Activity> Only the words of the entries are wanted, repeated exactly and without images.
== Segment start ==
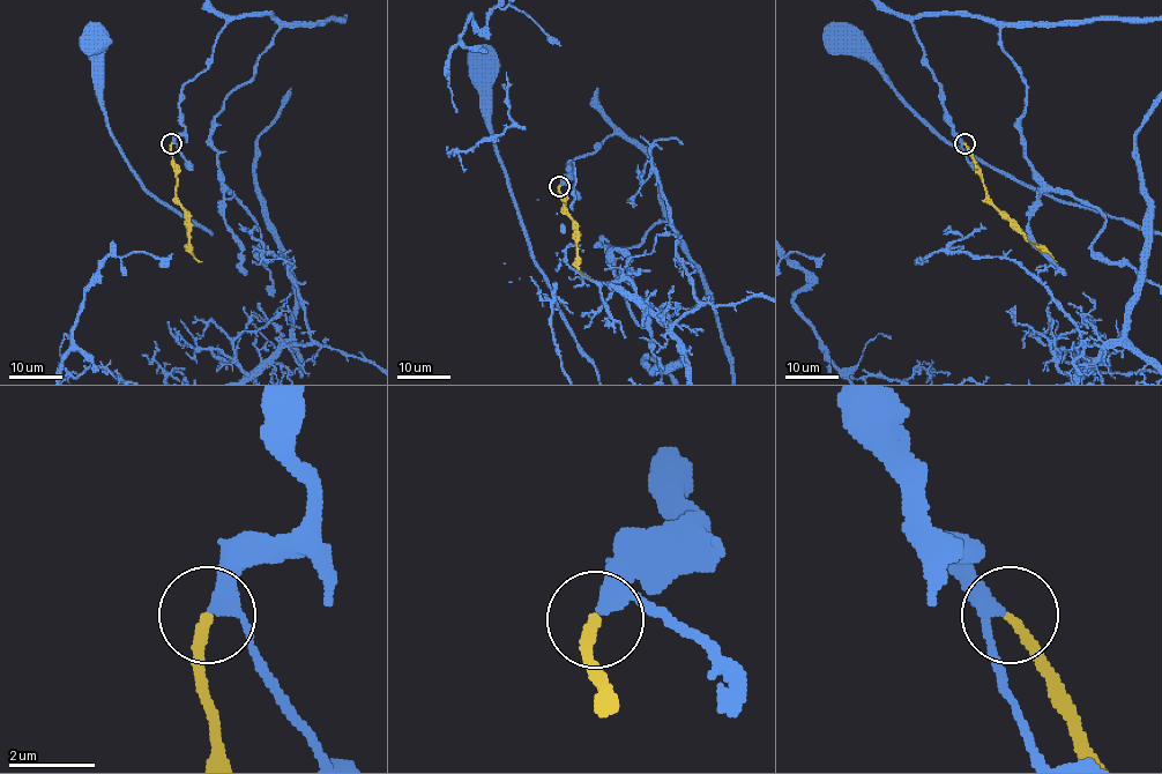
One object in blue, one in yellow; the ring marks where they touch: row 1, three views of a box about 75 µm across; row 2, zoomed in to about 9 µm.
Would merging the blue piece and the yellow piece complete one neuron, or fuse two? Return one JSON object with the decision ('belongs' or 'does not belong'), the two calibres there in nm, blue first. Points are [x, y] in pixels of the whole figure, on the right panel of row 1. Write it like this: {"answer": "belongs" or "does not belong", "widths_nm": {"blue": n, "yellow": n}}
{"answer": "belongs", "widths_nm": {"blue": 280, "yellow": 220}}

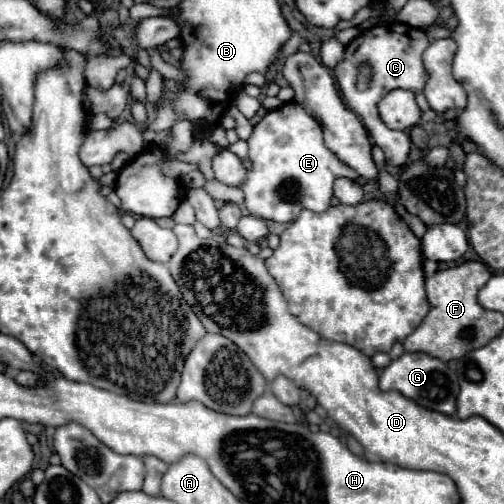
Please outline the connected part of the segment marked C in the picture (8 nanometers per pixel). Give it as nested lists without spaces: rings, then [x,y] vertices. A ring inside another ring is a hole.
[[[393,21],[393,23],[381,23],[375,25],[367,31],[363,31],[359,37],[355,37],[347,47],[345,47],[345,57],[343,61],[335,67],[335,77],[339,83],[339,89],[347,101],[347,105],[361,115],[371,141],[383,149],[385,159],[389,165],[395,167],[403,167],[409,159],[409,149],[411,149],[411,139],[409,135],[405,135],[403,131],[395,131],[389,129],[377,113],[377,103],[383,95],[387,95],[393,89],[402,88],[418,93],[423,91],[423,83],[427,79],[427,73],[423,71],[423,63],[421,63],[421,55],[423,51],[429,47],[429,37],[425,35],[423,29],[415,29],[409,27],[405,23]],[[363,67],[367,67],[369,71],[373,71],[373,77],[369,77],[369,85],[367,89],[359,91],[357,89],[357,77],[363,71]]]

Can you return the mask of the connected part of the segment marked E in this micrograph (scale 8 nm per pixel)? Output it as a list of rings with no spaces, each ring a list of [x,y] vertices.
[[[295,101],[281,105],[279,109],[269,111],[253,129],[253,135],[247,139],[249,143],[249,159],[251,167],[247,171],[247,183],[241,187],[245,193],[245,205],[251,215],[271,221],[289,223],[295,221],[301,209],[309,211],[325,211],[333,199],[333,183],[341,177],[357,179],[355,171],[351,171],[345,163],[341,163],[323,143],[321,127],[315,123],[311,115],[303,111]]]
== Segment end ==
Result below>
One object in blue, one in yellow; the ring marks where they touch: row 1, three views of a box about 75 µm across; row 2, zoomed in to about 9 µm.
Would merging the blue piece and the yellow piece complete one neuron, or fuse two? Return one JSON object with the decision ('belongs' or 'does not belong'), the two calibres there in nm, blue first. Points are [x, y] in pixels of the whole figure, on the right panel of row 1. Write it like this: {"answer": "belongs" or "does not belong", "widths_nm": {"blue": n, "yellow": n}}
{"answer": "belongs", "widths_nm": {"blue": 280, "yellow": 220}}

Please outline the connected part of the segment marked C in the picture (8 nanometers per pixel). Give it as nested lists without spaces: rings, then [x,y] vertices. A ring inside another ring is a hole.
[[[393,21],[393,23],[381,23],[375,25],[367,31],[363,31],[359,37],[355,37],[347,47],[345,47],[345,57],[343,61],[335,67],[335,77],[339,83],[339,89],[347,101],[347,105],[361,115],[371,141],[383,149],[385,159],[389,165],[395,167],[403,167],[409,159],[409,149],[411,149],[411,139],[409,135],[405,135],[403,131],[395,131],[389,129],[377,113],[377,103],[383,95],[387,95],[393,89],[402,88],[418,93],[423,91],[423,83],[427,79],[427,73],[423,71],[423,63],[421,63],[421,55],[423,51],[429,47],[429,37],[425,35],[423,29],[415,29],[409,27],[405,23]],[[363,67],[367,67],[369,71],[373,71],[373,77],[369,77],[369,85],[367,89],[359,91],[357,89],[357,77],[363,71]]]

Can you return the mask of the connected part of the segment marked E in this micrograph (scale 8 nm per pixel)? Output it as a list of rings with no spaces, each ring a list of [x,y] vertices.
[[[295,101],[281,105],[279,109],[269,111],[253,129],[253,135],[247,139],[249,143],[249,159],[251,167],[247,171],[247,183],[241,187],[245,193],[245,205],[251,215],[271,221],[289,223],[295,221],[301,209],[309,211],[325,211],[333,199],[333,183],[341,177],[357,179],[355,171],[351,171],[345,163],[341,163],[323,143],[321,127],[315,123],[311,115],[303,111]]]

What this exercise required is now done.